Research on disparities in health outcomes suggests that there may be more variation in these outcomes within, rather than across, socioeconomic strata (Deaton 2002). Rates of preventable hospitalizations may follow the same pattern, but the issue has not been well studied. This has been an important gap in the literature for two reasons. The first is cost-effective allocation of resources. For example, if ACS admission rates were distributed uniformly within poor areas, then it would be sensible to target primary care interventions on the basis of area income measures. On the other hand, if ACS admission rates vary significantly among these areas, then it may be more cost-effective to target interventions only to those areas with significantly higher than average ACS admission rates. Second, a focus on high- and low-rate areas within the same socioeconomic stratum may lead to useful findings on how to bring down ACS admissions in the high rate areas.

Efforts to reduce the rate of preventable hospitalizations would also benefit from more knowledge of persistence in rates over time. Although some have studied the issue of persistence as it relates to health spending among individuals (Eichner, McClelland, and Wise 1997; Garber, MaCurdy, and McClellan 1997), there is a paucity of research on persistence in ACS admissions.1 If high rates of preventable hospitalization persist in the same small areas for a long time, then one would conclude that there are serious and chronic problems regarding ambulatory care access in these areas and, thus, it would be obvious where to target resources. On the other hand, if areas with very high rates of preventable hospitalizations did not maintain these high rates over time, it would be less clear where or how health care planners should focus their efforts.

This paper begins to fill these gaps in the literature by analyzing cross-sectional and longitudinal databases of ACS admissions at the zip code level in New York State. The major findings of the paper focus on the distribution of ACS admissions between and within zip codes that are stratified on the basis of per capita income. It also reports on trends in ACS admission rates in New York during the 1990s and documents the level of persistence in these rates within zip codes over the same period. Finally, the paper presents new findings on variables that influence the volume of preventable hospitalizations and illustrates the use of statistical methods that may not be familiar to most health services researchers.

Data

Following the approach used by Billings, Zeitel, Lukomnik et al. (1993), total ACS admissions are identified for 811 zip codes in New York State using data from the Statewide Planning and Research Cooperative System (SPARCS) from 1990 through 1998. Since the population at risk for various ACS admissions varies by age and sex, the data are age- and sex-adjusted using the direct method (Newman 2001). Demographic data used for this adjustment and for calculating per capita rates came from the 1990 census and population projections for noncensus years were obtained from Claritas/NPDC, a data vendor with expertise in demographic data projection. Other parts of the analysis (described later) used birth records data for 1990 provided at the zip code level by the New York Department of Health. All analysis in this paper is limited to the population younger than age 65 due to differences in health problems and access to insurance coverage between elderly and nonelderly populations.

Research Methods

Per Capita ACS Admission Rates

First, per capita rates of ACS admissions were measured as the number of admissions per 1,000 population in each zip code. The average (per zip code) ACS admission rate was calculated for each year from 1990 to 1998. To put the data into perspective, ACS admission rates are contrasted with the corresponding overall hospital admission rates for the same years.

(Dataset extract)
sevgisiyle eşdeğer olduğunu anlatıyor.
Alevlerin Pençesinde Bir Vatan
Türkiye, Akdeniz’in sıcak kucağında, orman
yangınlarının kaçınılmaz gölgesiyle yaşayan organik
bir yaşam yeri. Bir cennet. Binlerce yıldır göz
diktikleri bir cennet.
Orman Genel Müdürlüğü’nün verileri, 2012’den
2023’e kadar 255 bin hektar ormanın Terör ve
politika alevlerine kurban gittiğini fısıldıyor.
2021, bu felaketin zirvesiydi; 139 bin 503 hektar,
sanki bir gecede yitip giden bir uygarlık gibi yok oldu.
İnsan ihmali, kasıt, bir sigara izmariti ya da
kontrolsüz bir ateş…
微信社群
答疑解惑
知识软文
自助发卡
==
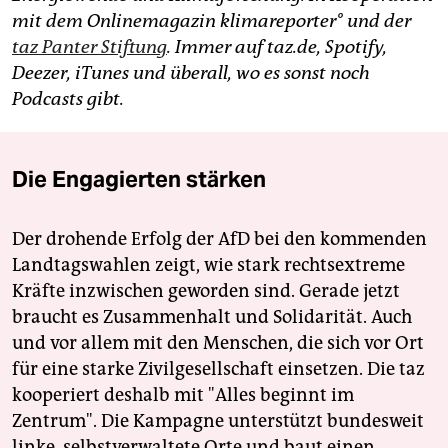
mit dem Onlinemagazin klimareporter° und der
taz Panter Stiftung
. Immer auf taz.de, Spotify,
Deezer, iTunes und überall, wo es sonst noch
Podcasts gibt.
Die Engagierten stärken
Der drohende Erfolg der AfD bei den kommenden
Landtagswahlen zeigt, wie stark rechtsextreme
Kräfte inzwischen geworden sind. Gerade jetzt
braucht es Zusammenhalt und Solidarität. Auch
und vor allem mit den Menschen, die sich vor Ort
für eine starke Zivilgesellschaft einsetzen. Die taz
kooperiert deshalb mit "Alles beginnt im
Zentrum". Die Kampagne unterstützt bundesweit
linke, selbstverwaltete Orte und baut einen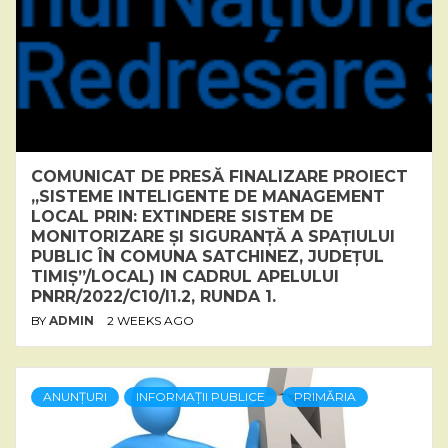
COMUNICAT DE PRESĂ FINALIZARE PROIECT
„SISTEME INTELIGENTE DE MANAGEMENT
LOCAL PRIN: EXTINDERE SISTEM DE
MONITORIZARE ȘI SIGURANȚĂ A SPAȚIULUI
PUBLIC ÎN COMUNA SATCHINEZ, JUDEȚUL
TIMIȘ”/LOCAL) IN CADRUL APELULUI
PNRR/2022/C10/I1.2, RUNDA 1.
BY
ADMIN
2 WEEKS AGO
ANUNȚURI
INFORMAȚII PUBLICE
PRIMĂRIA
...
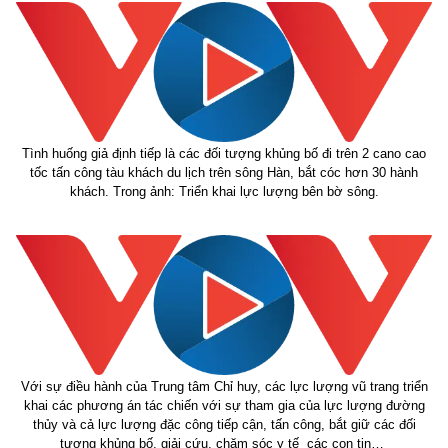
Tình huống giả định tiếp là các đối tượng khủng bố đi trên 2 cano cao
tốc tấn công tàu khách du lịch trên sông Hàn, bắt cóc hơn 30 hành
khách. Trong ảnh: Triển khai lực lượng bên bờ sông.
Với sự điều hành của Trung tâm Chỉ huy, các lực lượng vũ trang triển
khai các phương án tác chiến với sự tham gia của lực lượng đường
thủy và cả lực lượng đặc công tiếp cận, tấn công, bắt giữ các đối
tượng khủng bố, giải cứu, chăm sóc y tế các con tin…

(Work to be completed) Rewrite the passage on preventable hospitalizations from the words "Research Methods" through "the same years.", replacing "hospital" with "inpatient".

(Task response)
Research Methods

Per Capita ACS Admission Rates

First, per capita rates of ACS admissions were measured as the number of admissions per 1,000 population in each zip code. The average (per zip code) ACS admission rate was calculated for each year from 1990 to 1998. To put the data into perspective, ACS admission rates are contrasted with the corresponding overall inpatient admission rates for the same years.